**Petunjuk Latihan**.
Tuliskan ulang tanpa perubahan bagian teks opini tentang kondisi mental generasi muda, mulai dari "Fenomena yang muncul" dan berakhir pada "hiburan virtual lainnya.".

OPINI | POLITIK
“Kapitalistik-Sekularistik-Liberalistik menjajah generasi muda saat ini
Paparan media elektronik dengan tayangan tak terbatas yang mengepung para generasi muda saat ini sebenarnya merupakan implementasi nilai serta cara pandang sekular-liberal yang kapitalistik,”
Oleh : Reno Pratiwi,
SAAT ini masyarakat Indonesia semakin sering disuguhkan berita tentang kasus-kasus yang terkait dengan mental health, baik berupa kasus depresi di berbagai kalangan, mulai dari ibu rumah tangga hingga pelajar/akademisi, trend menyakiti diri sendiri (self harm), ataupun bunuh diri dengan berbagai modusnya.
Berita terbaru yang cukup mengagetkan sekaligus miris adalah tentang kasus bunuh diri mahasiswa UI tepat dua hari sebelum hari wisudanya. Beberapa minggu sebelumnya, masyarakat geger dengan trend self harming kalangan pelajar di Bengkulu dan beberapa wilayah lainnya. Dikabarkan para pelajar ini terinspirasi dari tayangan di tiktok yang memang kita ketahui seringkali memberikan ide-ide ‘nyeleneh’ bagi pemirsanya.
Fenomena yang muncul kian marak di tengah masyarakat ini tentu bukan sesuatu yang begitu saja terjadi. Perilaku dan kondisi mental generasi muda yang kian rapuh, emosional, berpikiran pendek, mudah terpengaruh trend, hingga menggampangkan tindakan yang terkategori kriminal, sebenarnya merupakan rangkaian gejala kerusakan generasi yang patut ditanggapi serius.
Pengaruh media dan lingkungan
Sulit dipungkiri, kehidupan kita saat ini tidak bisa terlepas dari media elektronik, baik berupa media sosial, layar lebar, televisi, maupun berbagai tayangan hiburan virtual lainnya.
Namun ibarat pisau bermata dua, selain banyak manfaat positif yang kita dapatkan, dari media tersebut pengaruh negatif tidak kalah gencarnya melakukan penetrasi ke alam pemikiran pemirsanya.
Terutama bagi kalangan generasi muda yang merupakan pengguna mayoritas, mereka seringkali dikatakan berada di masa-masa yang masih mencari jati diri, menampung apa pun informasi yang didapatkan, sehingga dapat menerima begitu saja paparan yang diterima melalui berbagai media tersebut. Tebal tipisnya filter generasi muda terhadap tayangan yang mereka simak bisa bervariasi, tergantung bimbingan-didikan-informasi yang mereka terima sebelumnya dari keluarga dan lingkungan sekitarnya.
Lingkungan keluarga dan pergaulan mempengaruhi cara pandang generasi muda untuk mengambil keputusan dalam kehidupannya. Lingkungan keluarga merupakan lingkungan pertama yang membentuk kepribadian maupun pemikiran seseorang.

**Entri Tersedia**.
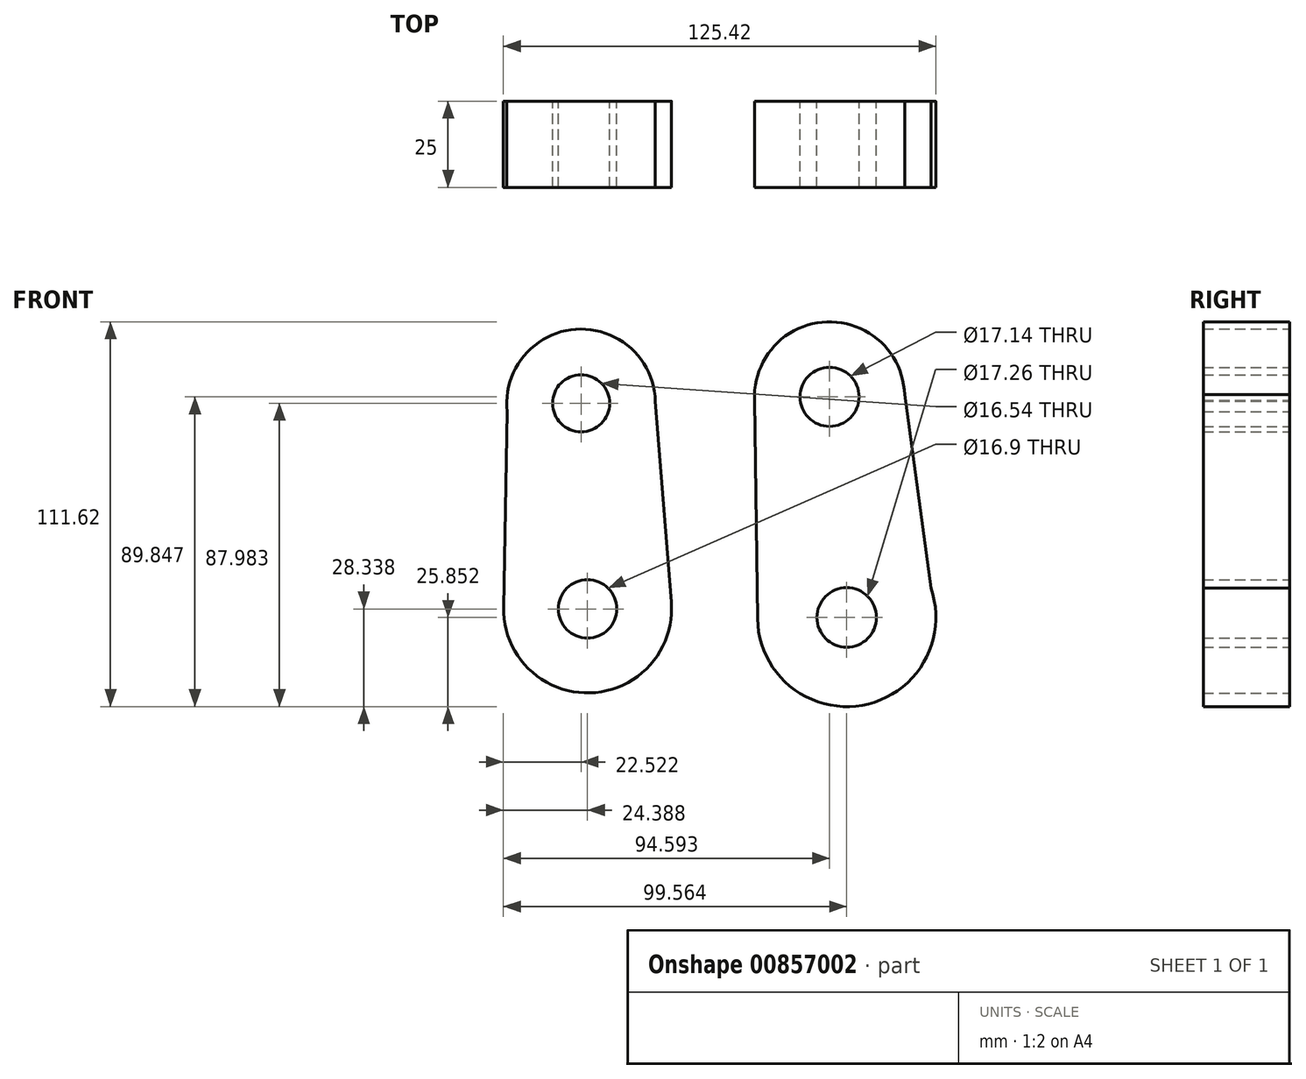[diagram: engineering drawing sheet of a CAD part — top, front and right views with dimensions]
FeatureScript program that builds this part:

---

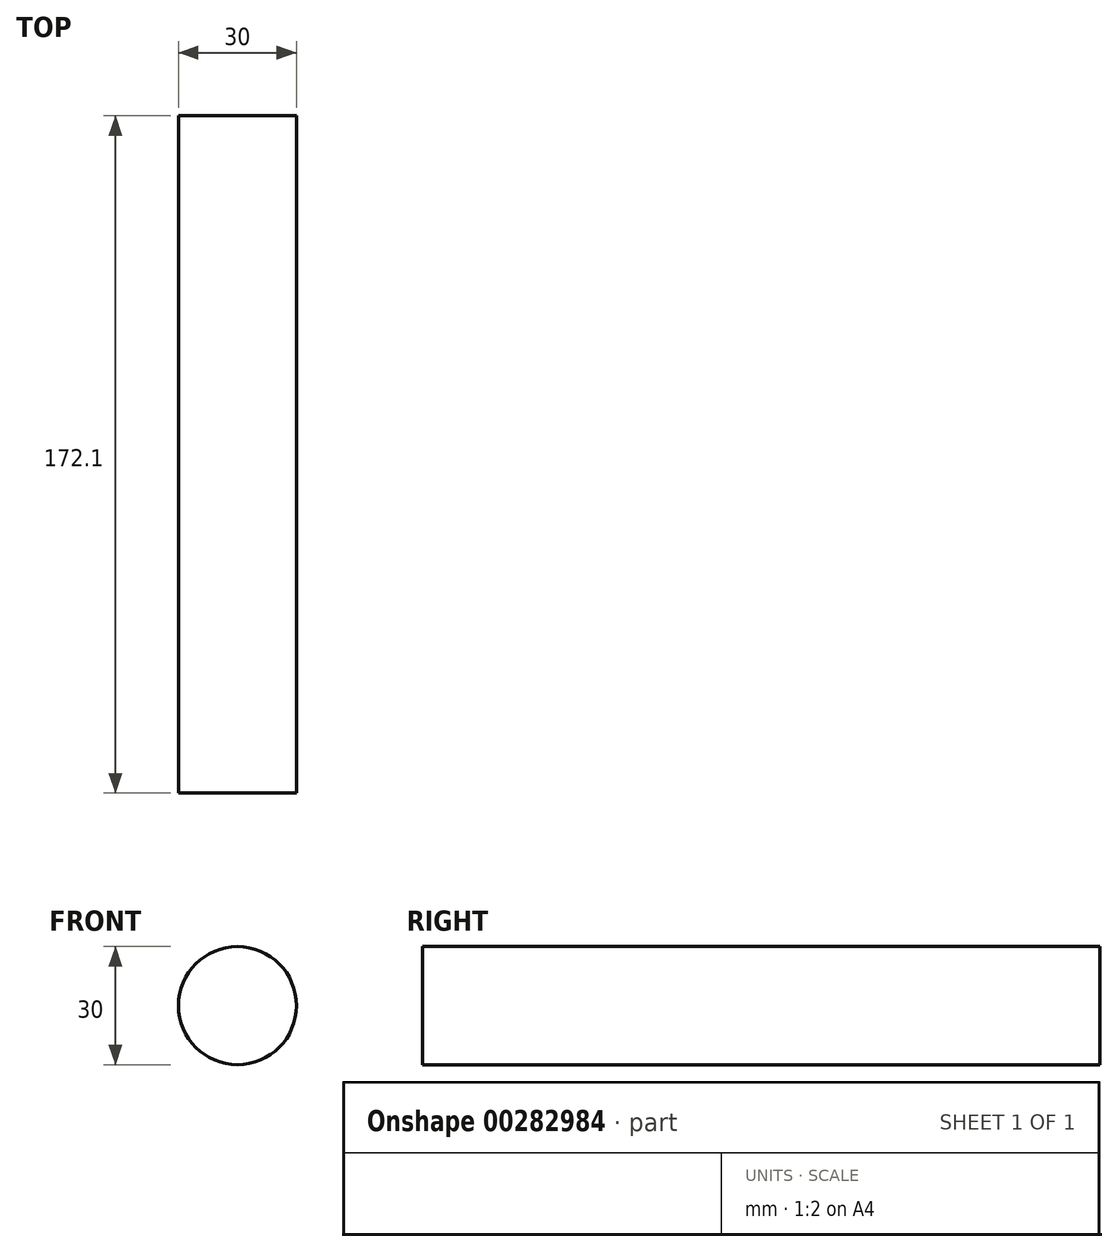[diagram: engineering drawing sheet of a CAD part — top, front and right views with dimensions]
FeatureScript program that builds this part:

==

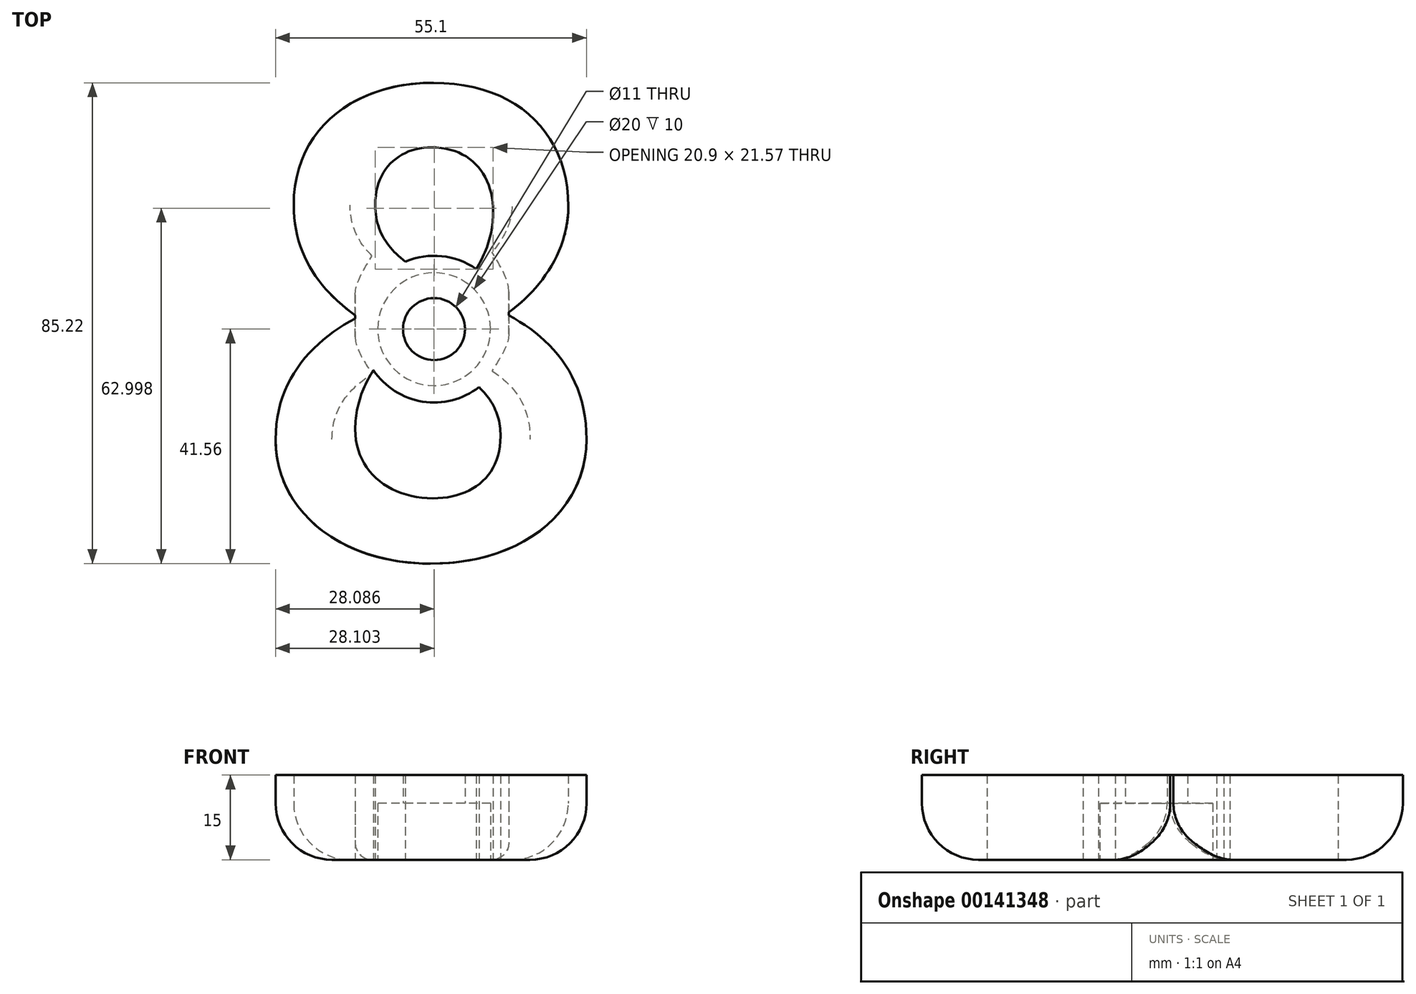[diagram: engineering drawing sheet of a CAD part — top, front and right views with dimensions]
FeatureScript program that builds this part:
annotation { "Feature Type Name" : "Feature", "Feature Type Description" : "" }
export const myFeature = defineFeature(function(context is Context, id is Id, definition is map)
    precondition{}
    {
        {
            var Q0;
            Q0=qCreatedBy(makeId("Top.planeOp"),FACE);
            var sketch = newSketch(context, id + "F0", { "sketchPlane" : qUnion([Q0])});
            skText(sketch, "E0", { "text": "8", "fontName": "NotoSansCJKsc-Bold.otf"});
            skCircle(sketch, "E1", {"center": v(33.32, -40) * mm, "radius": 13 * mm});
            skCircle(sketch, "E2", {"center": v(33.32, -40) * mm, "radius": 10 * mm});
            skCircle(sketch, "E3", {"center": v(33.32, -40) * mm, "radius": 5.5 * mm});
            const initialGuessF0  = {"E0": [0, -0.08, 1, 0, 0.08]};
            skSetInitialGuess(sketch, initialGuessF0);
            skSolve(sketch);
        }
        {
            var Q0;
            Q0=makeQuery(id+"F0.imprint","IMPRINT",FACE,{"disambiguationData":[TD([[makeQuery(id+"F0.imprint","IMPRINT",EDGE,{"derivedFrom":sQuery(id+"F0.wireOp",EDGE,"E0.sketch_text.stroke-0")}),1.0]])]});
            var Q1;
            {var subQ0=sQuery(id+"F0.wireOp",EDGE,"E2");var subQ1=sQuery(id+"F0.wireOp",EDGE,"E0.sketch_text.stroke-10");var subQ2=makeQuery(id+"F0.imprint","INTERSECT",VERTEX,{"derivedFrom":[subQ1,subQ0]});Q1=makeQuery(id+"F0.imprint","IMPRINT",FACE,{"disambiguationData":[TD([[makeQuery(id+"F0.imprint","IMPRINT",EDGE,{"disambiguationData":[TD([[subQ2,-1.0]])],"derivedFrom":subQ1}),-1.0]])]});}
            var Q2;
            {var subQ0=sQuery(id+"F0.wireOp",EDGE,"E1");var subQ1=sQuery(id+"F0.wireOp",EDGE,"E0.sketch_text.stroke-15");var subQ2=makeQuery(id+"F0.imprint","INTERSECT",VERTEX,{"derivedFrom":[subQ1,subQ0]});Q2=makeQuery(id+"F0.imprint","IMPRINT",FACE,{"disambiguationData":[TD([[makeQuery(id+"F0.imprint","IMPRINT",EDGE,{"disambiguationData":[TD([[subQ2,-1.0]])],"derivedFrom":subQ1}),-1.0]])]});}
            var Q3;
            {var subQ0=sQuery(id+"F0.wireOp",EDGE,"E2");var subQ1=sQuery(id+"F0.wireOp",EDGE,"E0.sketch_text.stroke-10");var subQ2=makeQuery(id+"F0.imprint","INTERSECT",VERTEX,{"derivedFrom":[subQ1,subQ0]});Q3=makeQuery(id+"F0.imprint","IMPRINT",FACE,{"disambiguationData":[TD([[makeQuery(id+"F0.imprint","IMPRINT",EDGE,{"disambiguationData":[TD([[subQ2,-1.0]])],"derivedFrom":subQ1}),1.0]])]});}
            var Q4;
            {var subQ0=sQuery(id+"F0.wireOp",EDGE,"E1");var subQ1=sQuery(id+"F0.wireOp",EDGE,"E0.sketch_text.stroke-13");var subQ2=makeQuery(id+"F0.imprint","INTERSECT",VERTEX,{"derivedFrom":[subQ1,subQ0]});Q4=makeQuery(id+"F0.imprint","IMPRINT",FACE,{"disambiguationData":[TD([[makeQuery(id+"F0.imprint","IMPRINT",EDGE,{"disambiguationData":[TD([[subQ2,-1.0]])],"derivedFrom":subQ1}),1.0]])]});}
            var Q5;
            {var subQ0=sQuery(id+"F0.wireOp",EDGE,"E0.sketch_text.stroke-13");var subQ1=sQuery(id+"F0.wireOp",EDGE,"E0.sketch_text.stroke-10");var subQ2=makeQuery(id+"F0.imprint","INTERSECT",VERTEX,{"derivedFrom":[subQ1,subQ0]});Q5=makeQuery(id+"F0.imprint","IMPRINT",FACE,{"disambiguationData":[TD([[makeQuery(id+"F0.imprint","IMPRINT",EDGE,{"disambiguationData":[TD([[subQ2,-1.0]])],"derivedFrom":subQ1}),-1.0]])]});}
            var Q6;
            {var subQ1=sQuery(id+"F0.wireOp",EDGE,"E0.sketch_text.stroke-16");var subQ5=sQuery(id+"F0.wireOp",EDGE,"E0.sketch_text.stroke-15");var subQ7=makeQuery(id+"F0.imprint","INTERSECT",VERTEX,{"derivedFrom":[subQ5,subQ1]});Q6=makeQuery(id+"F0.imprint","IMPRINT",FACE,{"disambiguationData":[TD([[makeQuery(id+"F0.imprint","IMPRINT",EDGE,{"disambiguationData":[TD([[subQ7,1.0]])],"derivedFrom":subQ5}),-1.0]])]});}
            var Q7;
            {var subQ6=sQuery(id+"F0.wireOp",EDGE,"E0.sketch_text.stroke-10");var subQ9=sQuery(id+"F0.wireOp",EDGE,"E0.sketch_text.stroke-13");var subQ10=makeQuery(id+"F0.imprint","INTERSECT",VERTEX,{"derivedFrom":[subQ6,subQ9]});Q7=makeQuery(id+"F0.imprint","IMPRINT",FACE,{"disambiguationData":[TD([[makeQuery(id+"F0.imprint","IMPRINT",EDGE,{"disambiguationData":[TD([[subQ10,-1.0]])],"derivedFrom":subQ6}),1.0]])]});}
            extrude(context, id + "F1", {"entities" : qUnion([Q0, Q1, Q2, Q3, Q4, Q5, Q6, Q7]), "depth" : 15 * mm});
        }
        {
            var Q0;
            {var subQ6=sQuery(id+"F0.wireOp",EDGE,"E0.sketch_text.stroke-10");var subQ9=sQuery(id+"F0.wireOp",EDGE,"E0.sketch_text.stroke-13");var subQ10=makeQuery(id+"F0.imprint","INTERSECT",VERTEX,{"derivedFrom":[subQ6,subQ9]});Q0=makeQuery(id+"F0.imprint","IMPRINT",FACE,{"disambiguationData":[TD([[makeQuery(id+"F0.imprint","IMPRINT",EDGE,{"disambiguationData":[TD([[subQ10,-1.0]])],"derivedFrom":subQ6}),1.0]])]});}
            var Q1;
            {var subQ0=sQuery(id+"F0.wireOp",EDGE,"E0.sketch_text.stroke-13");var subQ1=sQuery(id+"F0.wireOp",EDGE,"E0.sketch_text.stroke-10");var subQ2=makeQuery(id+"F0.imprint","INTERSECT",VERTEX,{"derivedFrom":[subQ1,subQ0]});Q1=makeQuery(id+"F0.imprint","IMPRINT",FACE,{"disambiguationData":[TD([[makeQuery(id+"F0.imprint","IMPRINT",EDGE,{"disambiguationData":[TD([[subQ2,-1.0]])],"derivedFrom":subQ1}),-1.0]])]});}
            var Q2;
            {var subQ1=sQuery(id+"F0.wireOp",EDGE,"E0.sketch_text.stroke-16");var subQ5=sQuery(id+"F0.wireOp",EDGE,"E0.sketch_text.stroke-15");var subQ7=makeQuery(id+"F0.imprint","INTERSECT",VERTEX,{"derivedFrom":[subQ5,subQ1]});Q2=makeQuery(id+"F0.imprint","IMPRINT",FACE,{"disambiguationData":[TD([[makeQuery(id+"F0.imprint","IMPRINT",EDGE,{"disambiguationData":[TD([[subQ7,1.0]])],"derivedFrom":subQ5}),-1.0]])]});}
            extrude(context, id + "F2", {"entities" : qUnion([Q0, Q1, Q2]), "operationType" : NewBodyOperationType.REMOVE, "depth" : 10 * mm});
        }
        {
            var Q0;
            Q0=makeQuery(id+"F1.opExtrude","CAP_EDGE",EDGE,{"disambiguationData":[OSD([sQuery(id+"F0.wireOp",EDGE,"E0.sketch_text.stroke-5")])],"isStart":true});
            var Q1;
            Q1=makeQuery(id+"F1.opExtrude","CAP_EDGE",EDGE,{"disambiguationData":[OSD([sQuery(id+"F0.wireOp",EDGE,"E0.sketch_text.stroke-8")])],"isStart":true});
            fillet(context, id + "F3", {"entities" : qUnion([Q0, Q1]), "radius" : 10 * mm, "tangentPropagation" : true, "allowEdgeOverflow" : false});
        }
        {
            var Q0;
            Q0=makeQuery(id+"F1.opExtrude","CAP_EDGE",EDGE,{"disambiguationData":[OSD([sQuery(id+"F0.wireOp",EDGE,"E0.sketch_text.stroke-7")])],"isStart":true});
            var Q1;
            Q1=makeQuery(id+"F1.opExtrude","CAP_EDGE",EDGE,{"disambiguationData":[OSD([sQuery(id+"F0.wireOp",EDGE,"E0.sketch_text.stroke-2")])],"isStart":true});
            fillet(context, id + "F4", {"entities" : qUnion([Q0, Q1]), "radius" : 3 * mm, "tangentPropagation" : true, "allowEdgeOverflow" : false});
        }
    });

**Jawaban Lengkap**.
Fenomena yang muncul kian marak di tengah masyarakat ini tentu bukan sesuatu yang begitu saja terjadi. Perilaku dan kondisi mental generasi muda yang kian rapuh, emosional, berpikiran pendek, mudah terpengaruh trend, hingga menggampangkan tindakan yang terkategori kriminal, sebenarnya merupakan rangkaian gejala kerusakan generasi yang patut ditanggapi serius.
Pengaruh media dan lingkungan
Sulit dipungkiri, kehidupan kita saat ini tidak bisa terlepas dari media elektronik, baik berupa media sosial, layar lebar, televisi, maupun berbagai tayangan hiburan virtual lainnya.